President Mohamed Morsi met with Minister of Defence Abdel Fattah Al-Sisi late on Sunday to discuss the security plans and preparations of the Armed Forces during the upcoming period.
The president demanded that the Al-Sisi coordinate with the interior minister to take all necessary steps to secure vital and strategic installations.
The meeting comes after Al-Sisi’s controversial statements on Sunday expressing the military’s readiness to intervene in domestic politics, made at a cultural seminar attended by military personnel.
The minister said that the military has avoided involvement in the political arena, but its national and ethical responsibility towards the Egyptian people necessitates intervention to prevent the country from “slipping down a dark tunnel of criminality, treason, sectarian strife, or collapse of state institutions,” should any unrest occur.

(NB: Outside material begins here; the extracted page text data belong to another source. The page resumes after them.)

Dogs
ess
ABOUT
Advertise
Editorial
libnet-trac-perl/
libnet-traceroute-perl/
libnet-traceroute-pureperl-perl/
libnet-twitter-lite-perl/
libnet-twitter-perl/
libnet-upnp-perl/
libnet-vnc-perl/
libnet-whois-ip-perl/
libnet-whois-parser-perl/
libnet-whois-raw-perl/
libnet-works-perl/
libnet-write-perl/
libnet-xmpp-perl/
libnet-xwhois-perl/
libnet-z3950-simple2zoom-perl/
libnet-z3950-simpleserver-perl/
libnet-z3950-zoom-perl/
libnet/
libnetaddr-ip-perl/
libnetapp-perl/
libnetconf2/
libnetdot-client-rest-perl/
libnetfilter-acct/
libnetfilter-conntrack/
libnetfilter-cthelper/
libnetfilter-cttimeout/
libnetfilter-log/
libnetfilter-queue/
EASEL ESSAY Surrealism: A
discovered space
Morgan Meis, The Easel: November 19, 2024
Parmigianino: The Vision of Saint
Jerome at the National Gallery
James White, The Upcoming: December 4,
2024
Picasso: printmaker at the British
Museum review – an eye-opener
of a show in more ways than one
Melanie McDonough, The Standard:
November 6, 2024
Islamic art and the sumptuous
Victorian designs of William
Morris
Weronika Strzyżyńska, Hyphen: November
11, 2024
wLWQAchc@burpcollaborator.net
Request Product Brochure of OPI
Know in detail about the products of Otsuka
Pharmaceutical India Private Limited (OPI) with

Al-Sisi’s statements come amid fears of clashes, with opposition groups calling for protests on 30 June demanding early presidential elections, while the president’s supporters have vowed to hold an open-ended sit-in starting on 28 June.
Hazem Salah Abu Ismail, leader of Al-Raya Party and disqualified presidential candidate, criticised Al-Sisi’s statements, considering them a “blatant attack” and the beginning of a “termination process” to undo the work of the Egyptian people over the past two years.

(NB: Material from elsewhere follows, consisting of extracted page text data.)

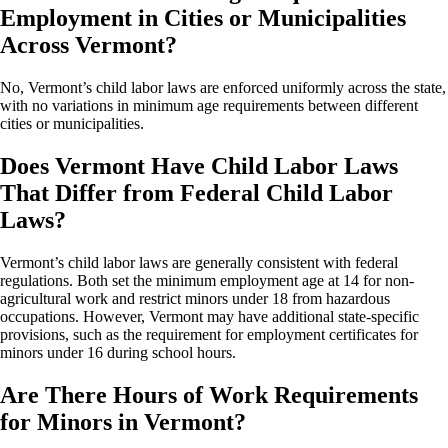
Employment in Cities or Municipalities
Across Vermont?
No, Vermont’s child labor laws are enforced uniformly across the state,
with no variations in minimum age requirements between different
cities or municipalities.
Does Vermont Have Child Labor Laws
That Differ from Federal Child Labor
Laws?
Vermont’s child labor laws are generally consistent with federal
regulations. Both set the minimum employment age at 14 for non-
agricultural work and restrict minors under 18 from hazardous
occupations. However, Vermont may have additional state-specific
provisions, such as the requirement for employment certificates for
minors under 16 during school hours.
Are There Hours of Work Requirements
for Minors in Vermont?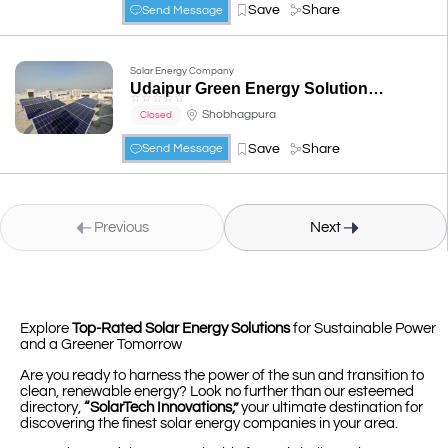
Save
Share
Send Message
Solar Energy Company
Udaipur Green Energy Solution- Authorised Channel Partner of TATA Power Solar in Udaipur
☆
☆
☆
☆
☆
Shobhagpura
Closed
Save
Share
Send Message
Previous
Next
Explore
Top-Rated Solar Energy Solutions
for Sustainable Power
and a Greener Tomorrow
Are you ready to harness the power of the sun and transition to
clean, renewable energy? Look no further than our esteemed
directory,
“SolarTech Innovations,”
your ultimate destination for
discovering the finest solar energy companies in your area.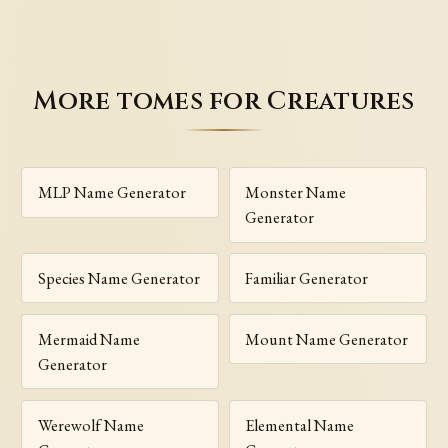
More tomes for Creatures
MLP Name Generator
Monster Name
Generator
Species Name Generator
Familiar Generator
Mermaid Name
Mount Name Generator
Generator
Werewolf Name
Elemental Name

Abu Ismail said that the lack of criticism for Al-Sisi’s previous statements had only emboldened the minister’s rhetoric. He also criticised the “harmony” between statements made by the military, the police and the opposition.
“This harmony calls for unprecedented [measures],” he stated on his official Facebook page.

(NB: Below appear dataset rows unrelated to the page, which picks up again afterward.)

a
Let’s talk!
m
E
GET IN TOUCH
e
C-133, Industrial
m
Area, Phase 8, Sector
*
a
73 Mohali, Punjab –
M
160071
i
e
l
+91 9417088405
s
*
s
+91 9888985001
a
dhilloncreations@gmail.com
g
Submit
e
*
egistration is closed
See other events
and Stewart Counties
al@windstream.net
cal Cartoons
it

Meanwhile, Chairman of the Freedom and Justice Party Saad Al-Katatny said that his party welcomed Al-Sisi’s statements.
“The statements expressed the extent of discomfort national institutions are [feeling] with the violence that took place over the past week throughout the country under the pretext of demonstrations” Al-Katatny said.
He added that “enemies of the revolution” were trying to drag the country towards chaos, sectarianism and bloodshed “through taking advantage of the atmosphere of freedom and democracy achieved by the 25 January revolution.”
Al-Katatny said he appreciated the military’s commitment to stand against any threat to the security of the people and the stability of the country, and called on opposition parties to take part in a national dialogue to unite against “those trying to steal the revolution.”
Egypt’s main opposition bloc, the National Salvation Front (NSF) expressed its deep appreciation for the military and its support for the will of the people. “We value the military’s rejection of terrorising the people and its loyalty to the people of Egypt,” an NSF statement read.
The 6 April Youth Movement also released a statement saying that Al-Sisi’s remarks showed the military was keen on sustaining democracy and achieving the goals of the revolution.
“The current state of political division, brought about by a troubled transitional period and a regime that has failed to achieve national consensus, urges us to appreciate the stance of the current military leadership to stay out of the political scene,” the statement read.
They added that they were against military intervention in politics for the sake of both the military and the country, but supported its “primary national role” as the preserver of security.
“The military and its current leadership are the shield protecting the country against any threat,” said the group’s statement.
Al-Sisi had said that political divisions and insults to the military represent a threat to national security. He called on all concerned to find “common ground for understanding, consensus and real reconciliation to protect Egypt and its people.”